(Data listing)
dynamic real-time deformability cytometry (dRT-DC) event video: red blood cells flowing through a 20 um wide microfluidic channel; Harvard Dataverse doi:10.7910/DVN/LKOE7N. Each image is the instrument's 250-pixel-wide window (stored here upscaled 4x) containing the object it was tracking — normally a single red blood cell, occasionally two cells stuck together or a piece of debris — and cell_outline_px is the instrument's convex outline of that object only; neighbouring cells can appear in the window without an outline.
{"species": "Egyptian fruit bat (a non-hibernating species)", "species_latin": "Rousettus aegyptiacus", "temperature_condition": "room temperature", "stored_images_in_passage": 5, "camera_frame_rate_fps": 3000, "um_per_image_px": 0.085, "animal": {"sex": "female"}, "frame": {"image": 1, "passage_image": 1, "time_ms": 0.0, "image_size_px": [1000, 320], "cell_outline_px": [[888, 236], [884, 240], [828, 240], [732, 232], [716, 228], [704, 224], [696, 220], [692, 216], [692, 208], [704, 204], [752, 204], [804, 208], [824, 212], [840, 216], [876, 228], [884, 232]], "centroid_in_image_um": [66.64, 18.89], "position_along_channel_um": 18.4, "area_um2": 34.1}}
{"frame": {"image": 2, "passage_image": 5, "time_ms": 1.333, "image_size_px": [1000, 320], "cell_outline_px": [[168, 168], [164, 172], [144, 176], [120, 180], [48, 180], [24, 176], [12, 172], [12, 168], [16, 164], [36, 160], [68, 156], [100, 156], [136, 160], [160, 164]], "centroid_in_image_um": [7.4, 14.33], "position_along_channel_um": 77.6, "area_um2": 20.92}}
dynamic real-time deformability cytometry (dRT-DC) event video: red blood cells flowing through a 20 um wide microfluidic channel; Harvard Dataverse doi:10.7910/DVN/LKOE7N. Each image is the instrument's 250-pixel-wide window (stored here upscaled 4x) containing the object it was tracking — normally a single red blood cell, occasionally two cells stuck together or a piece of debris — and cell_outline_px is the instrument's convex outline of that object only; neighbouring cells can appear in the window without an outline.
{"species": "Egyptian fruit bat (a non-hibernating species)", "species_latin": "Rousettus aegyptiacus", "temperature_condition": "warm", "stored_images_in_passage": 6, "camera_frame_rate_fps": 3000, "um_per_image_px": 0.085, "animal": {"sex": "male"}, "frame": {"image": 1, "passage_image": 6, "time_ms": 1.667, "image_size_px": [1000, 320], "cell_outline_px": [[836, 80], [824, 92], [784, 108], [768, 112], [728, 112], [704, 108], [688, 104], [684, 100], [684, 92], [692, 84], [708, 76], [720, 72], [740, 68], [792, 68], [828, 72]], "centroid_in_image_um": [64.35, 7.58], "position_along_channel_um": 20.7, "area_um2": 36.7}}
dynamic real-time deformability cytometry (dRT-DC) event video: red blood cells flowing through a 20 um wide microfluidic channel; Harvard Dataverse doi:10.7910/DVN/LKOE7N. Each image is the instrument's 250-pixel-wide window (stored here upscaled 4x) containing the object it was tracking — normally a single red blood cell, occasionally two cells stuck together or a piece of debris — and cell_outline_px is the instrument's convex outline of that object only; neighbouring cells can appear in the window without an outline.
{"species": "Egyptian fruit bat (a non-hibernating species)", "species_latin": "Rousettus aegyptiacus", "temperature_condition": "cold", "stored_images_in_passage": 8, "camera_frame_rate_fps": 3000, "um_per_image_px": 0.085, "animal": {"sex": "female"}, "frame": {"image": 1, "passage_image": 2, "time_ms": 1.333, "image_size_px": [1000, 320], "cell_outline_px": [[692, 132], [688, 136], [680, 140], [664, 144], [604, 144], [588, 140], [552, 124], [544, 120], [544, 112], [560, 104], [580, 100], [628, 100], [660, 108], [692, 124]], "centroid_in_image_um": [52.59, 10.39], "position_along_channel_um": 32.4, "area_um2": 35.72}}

• _EXERCISE DETAILS_
Nothing should be left out: return all of the records exactly.

• _FULL RESPONSE_
dynamic real-time deformability cytometry (dRT-DC) event video: red blood cells flowing through a 20 um wide microfluidic channel; Harvard Dataverse doi:10.7910/DVN/LKOE7N. Each image is the instrument's 250-pixel-wide window (stored here upscaled 4x) containing the object it was tracking — normally a single red blood cell, occasionally two cells stuck together or a piece of debris — and cell_outline_px is the instrument's convex outline of that object only; neighbouring cells can appear in the window without an outline.
{"species": "Egyptian fruit bat (a non-hibernating species)", "species_latin": "Rousettus aegyptiacus", "temperature_condition": "room temperature", "stored_images_in_passage": 5, "camera_frame_rate_fps": 3000, "um_per_image_px": 0.085, "animal": {"sex": "female"}, "frame": {"image": 1, "passage_image": 1, "time_ms": 0.0, "image_size_px": [1000, 320], "cell_outline_px": [[888, 236], [884, 240], [828, 240], [732, 232], [716, 228], [704, 224], [696, 220], [692, 216], [692, 208], [704, 204], [752, 204], [804, 208], [824, 212], [840, 216], [876, 228], [884, 232]], "centroid_in_image_um": [66.64, 18.89], "position_along_channel_um": 18.4, "area_um2": 34.1}}
{"frame": {"image": 2, "passage_image": 5, "time_ms": 1.333, "image_size_px": [1000, 320], "cell_outline_px": [[168, 168], [164, 172], [144, 176], [120, 180], [48, 180], [24, 176], [12, 172], [12, 168], [16, 164], [36, 160], [68, 156], [100, 156], [136, 160], [160, 164]], "centroid_in_image_um": [7.4, 14.33], "position_along_channel_um": 77.6, "area_um2": 20.92}}
dynamic real-time deformability cytometry (dRT-DC) event video: red blood cells flowing through a 20 um wide microfluidic channel; Harvard Dataverse doi:10.7910/DVN/LKOE7N. Each image is the instrument's 250-pixel-wide window (stored here upscaled 4x) containing the object it was tracking — normally a single red blood cell, occasionally two cells stuck together or a piece of debris — and cell_outline_px is the instrument's convex outline of that object only; neighbouring cells can appear in the window without an outline.
{"species": "Egyptian fruit bat (a non-hibernating species)", "species_latin": "Rousettus aegyptiacus", "temperature_condition": "warm", "stored_images_in_passage": 6, "camera_frame_rate_fps": 3000, "um_per_image_px": 0.085, "animal": {"sex": "male"}, "frame": {"image": 1, "passage_image": 6, "time_ms": 1.667, "image_size_px": [1000, 320], "cell_outline_px": [[836, 80], [824, 92], [784, 108], [768, 112], [728, 112], [704, 108], [688, 104], [684, 100], [684, 92], [692, 84], [708, 76], [720, 72], [740, 68], [792, 68], [828, 72]], "centroid_in_image_um": [64.35, 7.58], "position_along_channel_um": 20.7, "area_um2": 36.7}}
dynamic real-time deformability cytometry (dRT-DC) event video: red blood cells flowing through a 20 um wide microfluidic channel; Harvard Dataverse doi:10.7910/DVN/LKOE7N. Each image is the instrument's 250-pixel-wide window (stored here upscaled 4x) containing the object it was tracking — normally a single red blood cell, occasionally two cells stuck together or a piece of debris — and cell_outline_px is the instrument's convex outline of that object only; neighbouring cells can appear in the window without an outline.
{"species": "Egyptian fruit bat (a non-hibernating species)", "species_latin": "Rousettus aegyptiacus", "temperature_condition": "cold", "stored_images_in_passage": 8, "camera_frame_rate_fps": 3000, "um_per_image_px": 0.085, "animal": {"sex": "female"}, "frame": {"image": 1, "passage_image": 2, "time_ms": 1.333, "image_size_px": [1000, 320], "cell_outline_px": [[692, 132], [688, 136], [680, 140], [664, 144], [604, 144], [588, 140], [552, 124], [544, 120], [544, 112], [560, 104], [580, 100], [628, 100], [660, 108], [692, 124]], "centroid_in_image_um": [52.59, 10.39], "position_along_channel_um": 32.4, "area_um2": 35.72}}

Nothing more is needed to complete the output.